You could say you want one parity shard for each data shard, the downside to that approach is the storage required would be double, as well as increasing the computation time needed to recover from failure. Probably overkill for not much gain.
According to this post, Backblaze uses a parity of 3 for their Vault product, which from the sounds of it is the sweet spot between balancing the risk of failure vs. processing speed.
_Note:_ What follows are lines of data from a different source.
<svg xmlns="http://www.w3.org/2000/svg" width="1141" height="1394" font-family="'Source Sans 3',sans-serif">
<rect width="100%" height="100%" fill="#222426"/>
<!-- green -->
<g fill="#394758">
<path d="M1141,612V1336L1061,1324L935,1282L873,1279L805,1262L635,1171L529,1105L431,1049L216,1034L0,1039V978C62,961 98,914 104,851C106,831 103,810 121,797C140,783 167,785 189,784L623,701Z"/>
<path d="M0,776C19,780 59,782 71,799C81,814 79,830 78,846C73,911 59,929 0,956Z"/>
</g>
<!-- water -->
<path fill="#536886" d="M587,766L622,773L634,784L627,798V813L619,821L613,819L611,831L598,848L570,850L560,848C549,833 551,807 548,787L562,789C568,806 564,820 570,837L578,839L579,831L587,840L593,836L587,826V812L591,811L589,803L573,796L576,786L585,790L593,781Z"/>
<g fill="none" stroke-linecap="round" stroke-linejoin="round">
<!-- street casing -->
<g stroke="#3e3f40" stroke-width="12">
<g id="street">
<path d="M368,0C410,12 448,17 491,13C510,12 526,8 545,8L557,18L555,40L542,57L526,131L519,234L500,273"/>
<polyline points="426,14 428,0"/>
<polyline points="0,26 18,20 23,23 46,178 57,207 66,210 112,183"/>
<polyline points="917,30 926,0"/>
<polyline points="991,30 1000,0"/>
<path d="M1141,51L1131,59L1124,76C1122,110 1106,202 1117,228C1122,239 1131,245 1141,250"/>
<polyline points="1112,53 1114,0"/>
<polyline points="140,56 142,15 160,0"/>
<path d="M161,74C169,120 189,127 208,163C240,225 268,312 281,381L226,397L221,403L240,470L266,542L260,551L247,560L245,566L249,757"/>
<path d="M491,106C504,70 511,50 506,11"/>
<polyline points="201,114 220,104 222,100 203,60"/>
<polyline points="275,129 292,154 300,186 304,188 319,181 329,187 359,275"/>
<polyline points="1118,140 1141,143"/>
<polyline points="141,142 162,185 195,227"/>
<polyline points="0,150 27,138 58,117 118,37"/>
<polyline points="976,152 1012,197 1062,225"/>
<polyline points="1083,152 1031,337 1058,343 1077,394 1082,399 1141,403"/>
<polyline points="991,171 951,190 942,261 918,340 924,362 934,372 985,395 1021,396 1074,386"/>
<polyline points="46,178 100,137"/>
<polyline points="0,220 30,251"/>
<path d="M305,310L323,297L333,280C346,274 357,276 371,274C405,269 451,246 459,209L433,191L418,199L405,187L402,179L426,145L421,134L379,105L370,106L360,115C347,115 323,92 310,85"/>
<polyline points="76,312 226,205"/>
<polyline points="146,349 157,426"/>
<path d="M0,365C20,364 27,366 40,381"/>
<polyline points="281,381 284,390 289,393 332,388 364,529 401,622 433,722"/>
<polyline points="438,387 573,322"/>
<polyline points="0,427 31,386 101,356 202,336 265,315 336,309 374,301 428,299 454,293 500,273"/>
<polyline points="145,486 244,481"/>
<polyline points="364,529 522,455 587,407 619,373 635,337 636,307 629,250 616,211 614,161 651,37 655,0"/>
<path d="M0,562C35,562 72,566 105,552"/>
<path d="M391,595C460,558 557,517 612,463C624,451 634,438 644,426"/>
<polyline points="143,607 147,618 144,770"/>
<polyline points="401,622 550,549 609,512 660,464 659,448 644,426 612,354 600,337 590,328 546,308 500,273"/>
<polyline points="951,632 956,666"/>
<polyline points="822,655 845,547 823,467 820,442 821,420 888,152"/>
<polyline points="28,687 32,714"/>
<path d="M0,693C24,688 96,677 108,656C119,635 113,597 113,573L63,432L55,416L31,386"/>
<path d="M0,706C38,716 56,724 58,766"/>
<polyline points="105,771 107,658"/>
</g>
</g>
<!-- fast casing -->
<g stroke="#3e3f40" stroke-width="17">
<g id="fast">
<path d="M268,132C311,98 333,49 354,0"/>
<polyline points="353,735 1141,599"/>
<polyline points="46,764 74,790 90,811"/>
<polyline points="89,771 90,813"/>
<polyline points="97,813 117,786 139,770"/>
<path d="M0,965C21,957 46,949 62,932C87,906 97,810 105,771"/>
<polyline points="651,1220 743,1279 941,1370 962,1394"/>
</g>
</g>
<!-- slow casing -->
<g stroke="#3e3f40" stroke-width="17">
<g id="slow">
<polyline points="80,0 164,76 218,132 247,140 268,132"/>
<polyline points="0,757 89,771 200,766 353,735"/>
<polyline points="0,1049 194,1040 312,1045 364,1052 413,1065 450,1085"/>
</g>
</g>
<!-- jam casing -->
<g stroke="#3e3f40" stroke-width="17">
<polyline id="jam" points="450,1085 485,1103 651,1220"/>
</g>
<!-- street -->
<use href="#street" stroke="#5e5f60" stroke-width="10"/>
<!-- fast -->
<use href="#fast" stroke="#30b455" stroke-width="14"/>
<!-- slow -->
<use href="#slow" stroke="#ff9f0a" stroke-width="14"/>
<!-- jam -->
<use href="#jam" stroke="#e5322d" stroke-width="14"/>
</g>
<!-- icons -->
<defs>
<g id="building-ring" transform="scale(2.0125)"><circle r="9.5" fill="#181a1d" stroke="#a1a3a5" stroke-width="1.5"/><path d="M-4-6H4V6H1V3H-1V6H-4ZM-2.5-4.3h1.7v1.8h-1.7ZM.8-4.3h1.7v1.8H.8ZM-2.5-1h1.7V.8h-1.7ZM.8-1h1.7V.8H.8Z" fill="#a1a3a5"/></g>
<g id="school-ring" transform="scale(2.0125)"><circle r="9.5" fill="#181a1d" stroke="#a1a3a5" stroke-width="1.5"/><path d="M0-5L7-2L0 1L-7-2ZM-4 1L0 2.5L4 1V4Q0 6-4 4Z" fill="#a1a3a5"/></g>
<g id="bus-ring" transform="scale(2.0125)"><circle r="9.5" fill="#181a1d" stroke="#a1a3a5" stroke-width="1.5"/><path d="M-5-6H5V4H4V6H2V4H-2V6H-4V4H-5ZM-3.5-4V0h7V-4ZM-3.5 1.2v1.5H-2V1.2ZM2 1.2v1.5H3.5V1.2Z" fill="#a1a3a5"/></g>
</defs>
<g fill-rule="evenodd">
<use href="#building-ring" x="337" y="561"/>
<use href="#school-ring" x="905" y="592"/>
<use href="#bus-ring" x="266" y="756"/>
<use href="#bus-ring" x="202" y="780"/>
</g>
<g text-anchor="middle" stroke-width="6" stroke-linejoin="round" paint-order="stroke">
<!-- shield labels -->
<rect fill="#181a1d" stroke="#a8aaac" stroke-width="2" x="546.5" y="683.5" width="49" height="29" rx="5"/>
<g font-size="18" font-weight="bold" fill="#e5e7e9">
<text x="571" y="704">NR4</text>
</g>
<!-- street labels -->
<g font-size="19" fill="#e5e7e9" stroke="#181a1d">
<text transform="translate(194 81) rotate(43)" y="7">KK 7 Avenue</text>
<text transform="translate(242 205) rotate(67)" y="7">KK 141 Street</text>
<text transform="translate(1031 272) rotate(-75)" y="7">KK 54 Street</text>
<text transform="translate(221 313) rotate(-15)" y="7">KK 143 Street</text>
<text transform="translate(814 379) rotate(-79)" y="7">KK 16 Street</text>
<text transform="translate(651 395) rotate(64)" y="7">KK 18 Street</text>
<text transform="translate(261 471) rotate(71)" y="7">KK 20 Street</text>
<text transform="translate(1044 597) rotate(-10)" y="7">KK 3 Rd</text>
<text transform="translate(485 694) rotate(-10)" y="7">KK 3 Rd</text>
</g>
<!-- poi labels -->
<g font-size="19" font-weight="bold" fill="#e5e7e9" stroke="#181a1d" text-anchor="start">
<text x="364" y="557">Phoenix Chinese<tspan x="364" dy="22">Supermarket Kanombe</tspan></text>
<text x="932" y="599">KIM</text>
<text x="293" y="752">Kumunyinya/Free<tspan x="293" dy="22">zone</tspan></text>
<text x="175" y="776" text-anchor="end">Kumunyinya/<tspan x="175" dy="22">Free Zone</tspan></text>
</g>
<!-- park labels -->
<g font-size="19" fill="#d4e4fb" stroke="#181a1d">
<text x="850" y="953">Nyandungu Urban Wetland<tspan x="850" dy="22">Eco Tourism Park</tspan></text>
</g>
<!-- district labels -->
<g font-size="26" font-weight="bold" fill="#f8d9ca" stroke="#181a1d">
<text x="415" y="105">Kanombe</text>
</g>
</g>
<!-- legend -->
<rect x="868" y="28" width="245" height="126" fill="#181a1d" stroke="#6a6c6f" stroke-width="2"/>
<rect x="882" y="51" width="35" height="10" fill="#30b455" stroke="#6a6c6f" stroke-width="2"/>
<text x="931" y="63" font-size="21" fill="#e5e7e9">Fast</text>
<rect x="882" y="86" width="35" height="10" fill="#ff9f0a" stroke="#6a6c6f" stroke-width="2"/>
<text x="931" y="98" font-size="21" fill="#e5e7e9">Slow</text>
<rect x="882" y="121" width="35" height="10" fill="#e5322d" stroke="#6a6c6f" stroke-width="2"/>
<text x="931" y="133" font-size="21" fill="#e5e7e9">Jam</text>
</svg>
A Vault splits data into 17 shards, and has to calculate 3 parity shards from that, so that’s the configuration we use for performance measurements. Running in a single thread on Storage Pod hardware, our library can process incoming data at 149 megabytes per second.
Yeah, seen it all before
This might be common knowledge to a lot of people but I found it an interesting detour down the Wikipedia rabbit hole. I’m not sure if I’ll ever find myself implementing something that uses this, but it’s nice to have it in the toolbox.